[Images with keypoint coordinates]
◆ ◆ ◆

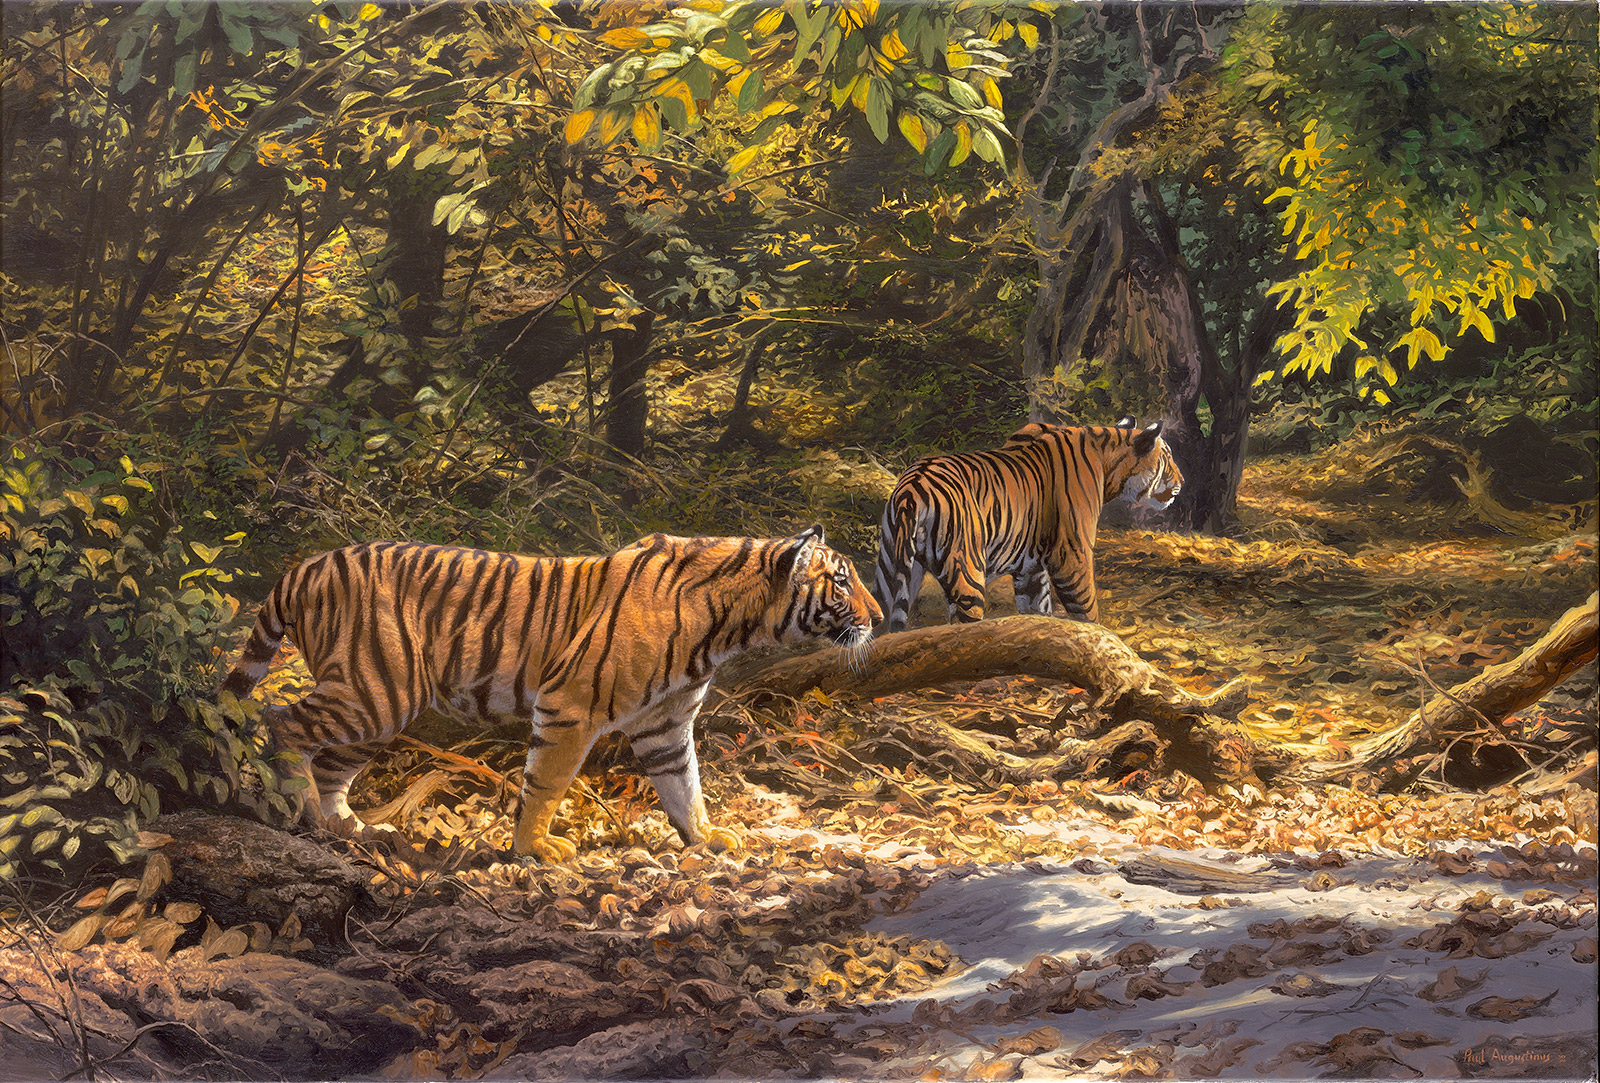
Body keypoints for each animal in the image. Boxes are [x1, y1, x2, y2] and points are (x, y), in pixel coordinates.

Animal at [221, 526, 881, 862]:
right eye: (841, 581)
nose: (878, 618)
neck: (728, 627)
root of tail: (302, 567)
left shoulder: (665, 724)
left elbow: (684, 786)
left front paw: (706, 837)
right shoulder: (570, 707)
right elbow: (546, 784)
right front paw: (537, 848)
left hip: (380, 703)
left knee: (330, 763)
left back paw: (350, 830)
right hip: (375, 691)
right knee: (281, 723)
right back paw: (301, 815)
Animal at [874, 417, 1182, 632]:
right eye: (1168, 457)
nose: (1182, 481)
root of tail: (912, 486)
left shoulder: (1030, 569)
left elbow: (1038, 612)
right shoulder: (1073, 555)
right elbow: (1087, 610)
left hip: (889, 575)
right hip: (967, 573)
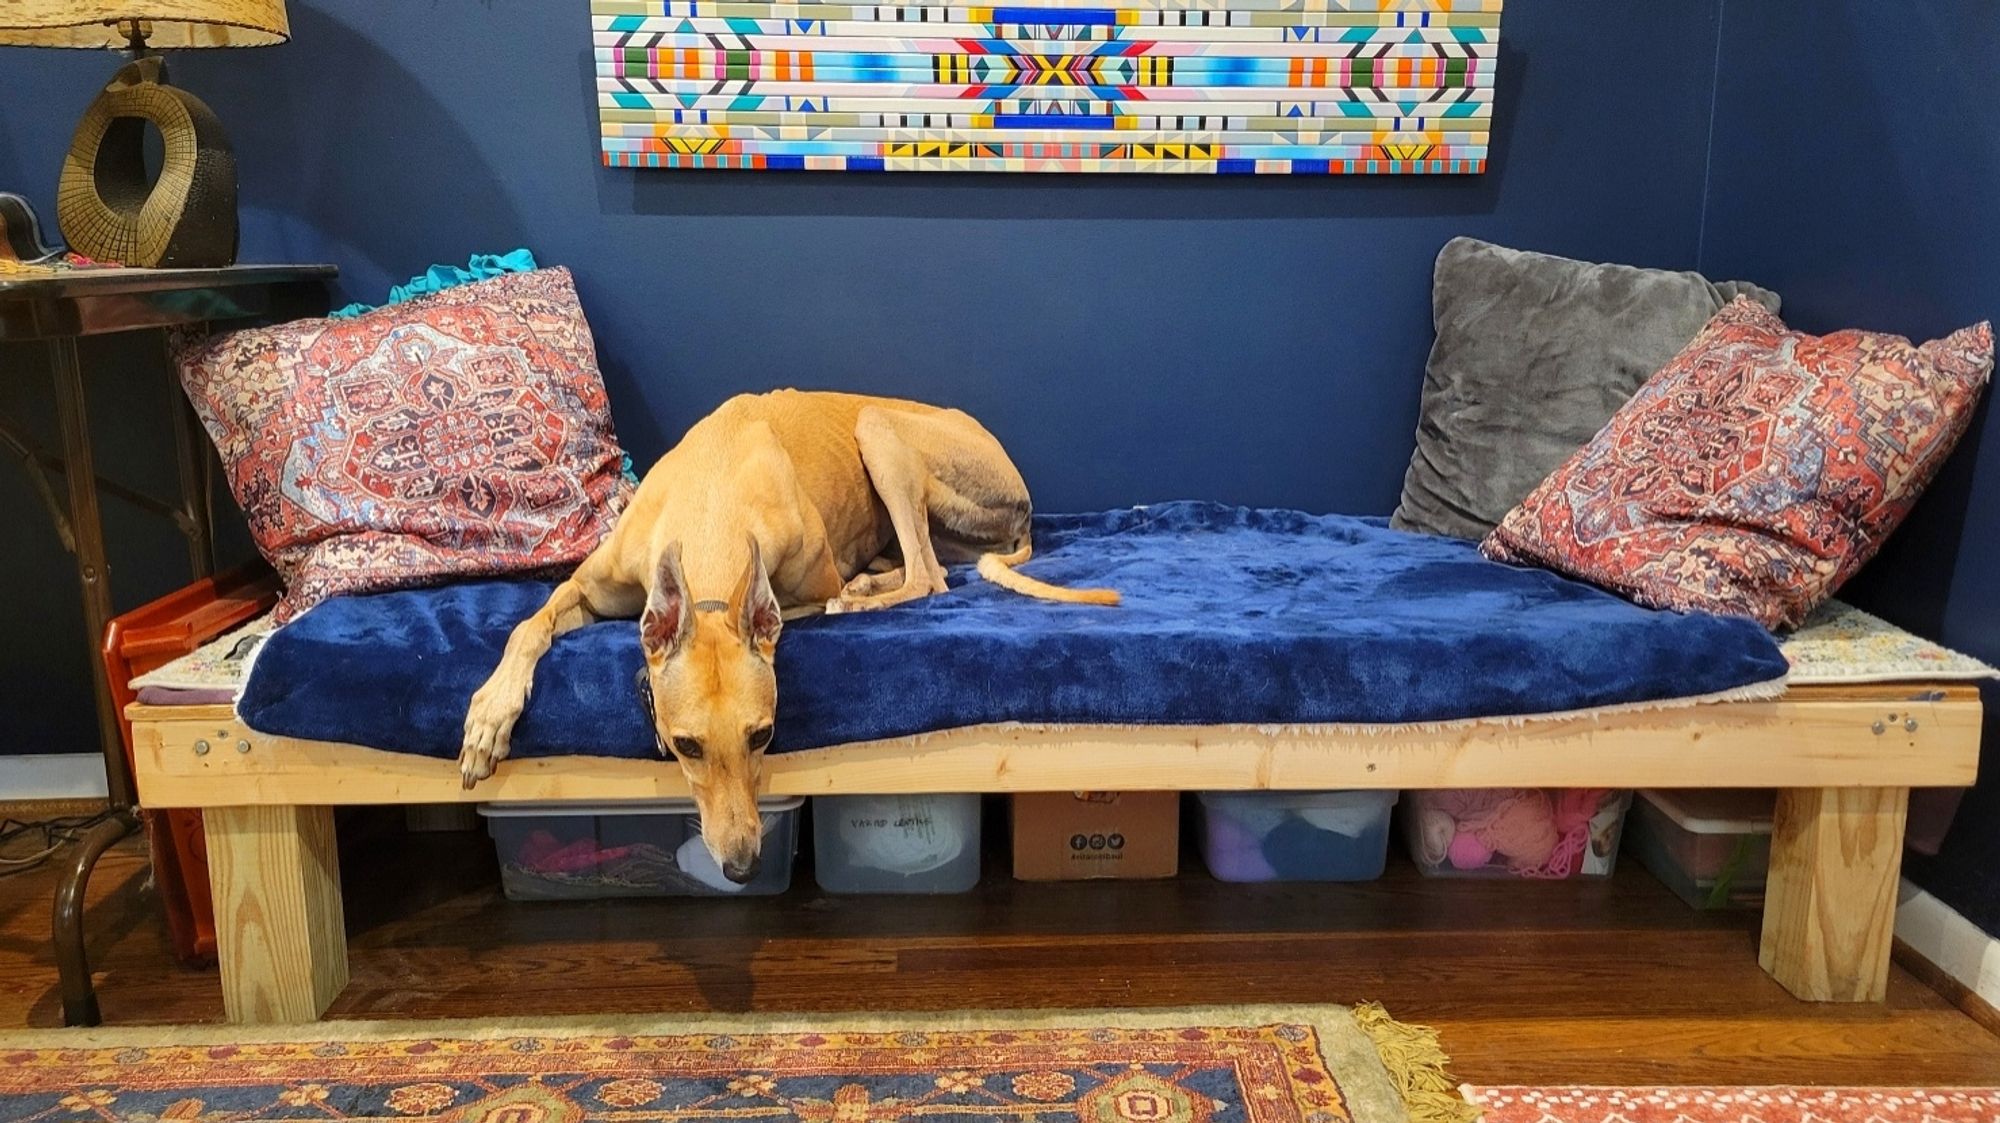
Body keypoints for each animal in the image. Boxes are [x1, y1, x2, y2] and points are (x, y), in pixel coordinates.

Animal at [458, 389, 1120, 879]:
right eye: (684, 746)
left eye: (763, 736)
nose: (742, 867)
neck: (712, 497)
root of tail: (1025, 502)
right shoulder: (590, 587)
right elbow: (528, 625)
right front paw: (488, 718)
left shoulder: (798, 583)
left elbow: (799, 606)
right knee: (928, 566)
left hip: (880, 429)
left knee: (926, 578)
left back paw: (860, 594)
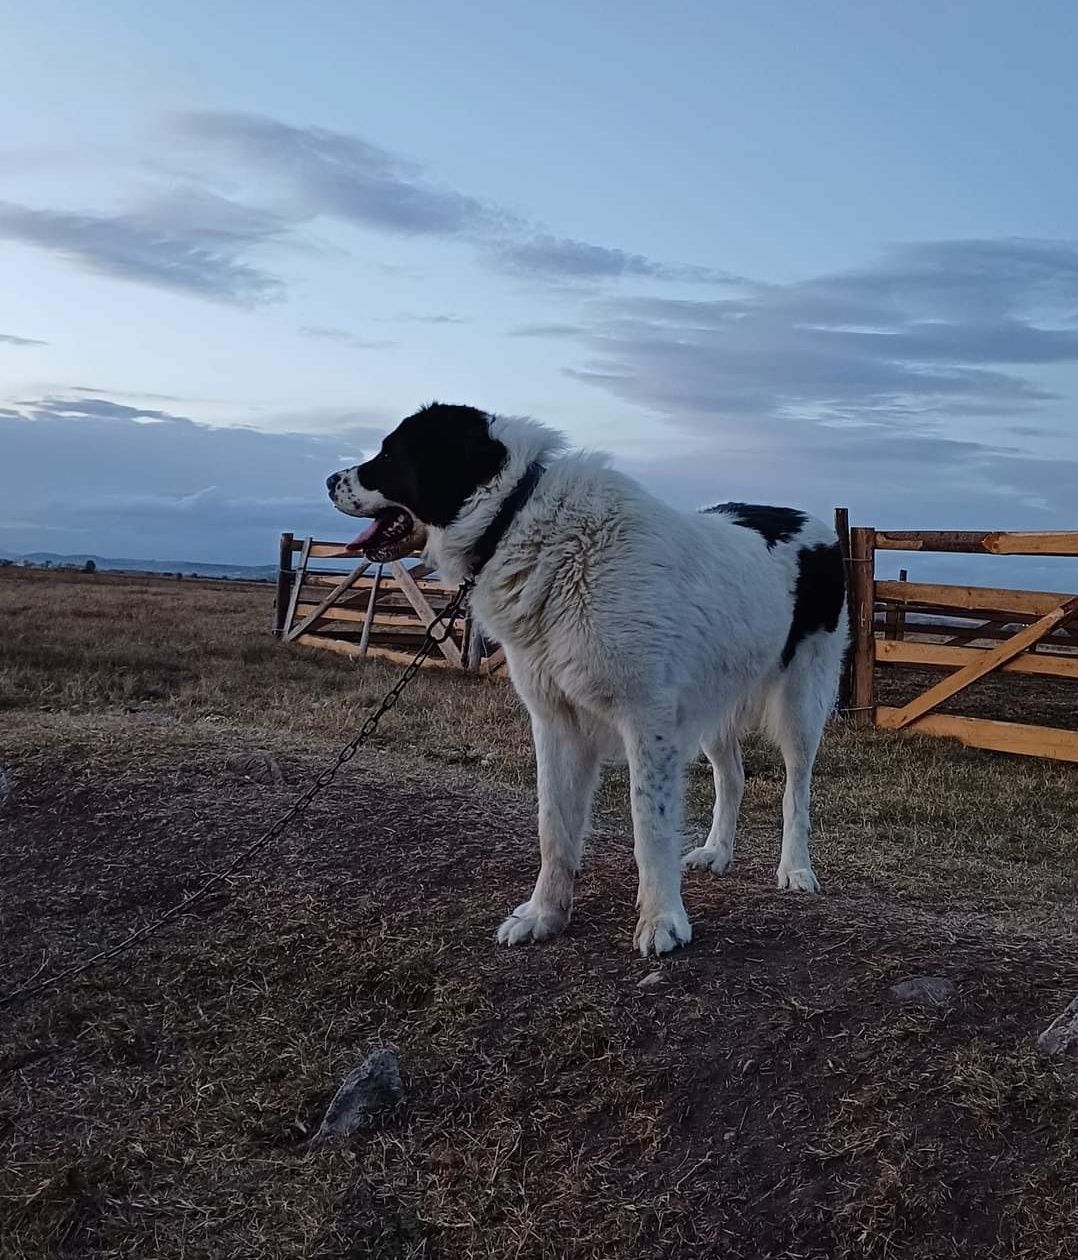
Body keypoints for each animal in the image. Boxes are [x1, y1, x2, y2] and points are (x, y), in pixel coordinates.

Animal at [324, 403, 846, 952]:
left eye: (389, 454)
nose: (329, 481)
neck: (515, 519)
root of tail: (811, 521)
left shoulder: (648, 722)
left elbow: (649, 825)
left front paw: (661, 919)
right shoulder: (556, 721)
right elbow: (553, 827)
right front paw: (545, 915)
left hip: (802, 702)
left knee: (796, 790)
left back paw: (796, 869)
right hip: (714, 697)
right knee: (733, 776)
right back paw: (717, 852)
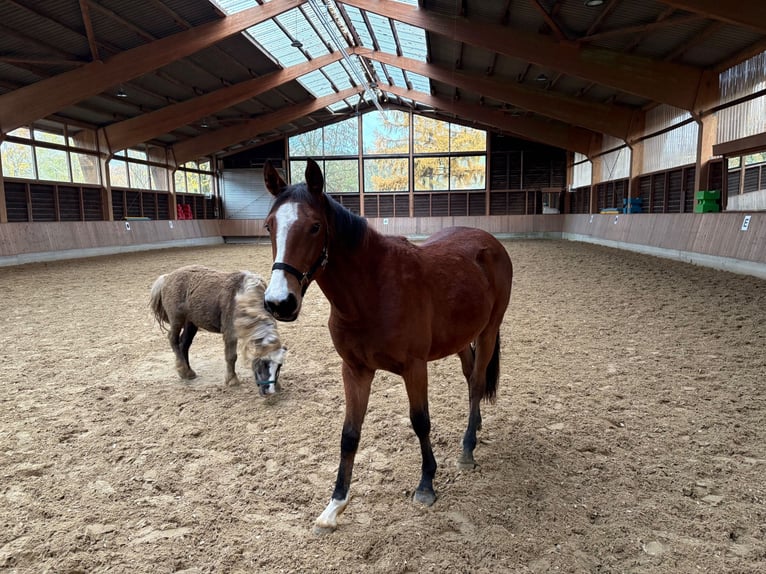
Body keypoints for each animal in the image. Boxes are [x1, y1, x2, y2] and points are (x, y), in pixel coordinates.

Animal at [149, 265, 287, 395]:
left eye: (279, 367)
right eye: (263, 364)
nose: (269, 391)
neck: (244, 298)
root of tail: (167, 277)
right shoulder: (230, 333)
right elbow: (231, 357)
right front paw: (232, 380)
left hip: (191, 323)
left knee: (184, 344)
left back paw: (189, 372)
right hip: (177, 319)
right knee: (173, 339)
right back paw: (183, 370)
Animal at [261, 159, 513, 533]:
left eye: (315, 227)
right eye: (269, 226)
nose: (280, 302)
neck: (372, 291)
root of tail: (489, 242)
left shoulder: (414, 367)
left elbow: (420, 421)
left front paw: (426, 484)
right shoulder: (355, 370)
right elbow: (349, 434)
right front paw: (335, 504)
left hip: (488, 331)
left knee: (477, 384)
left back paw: (468, 449)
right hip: (460, 338)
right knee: (471, 378)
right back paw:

◆ ◆ ◆

**THE PROBLEM**
Go through the lines above. Select every one that has the string "root".

**EXERCISE OUTPUT**
root of tail: (302, 567)
root of tail: (912, 486)
root of tail: (1025, 502)
root of tail: (811, 521)
root of tail: (167, 277)
root of tail: (489, 242)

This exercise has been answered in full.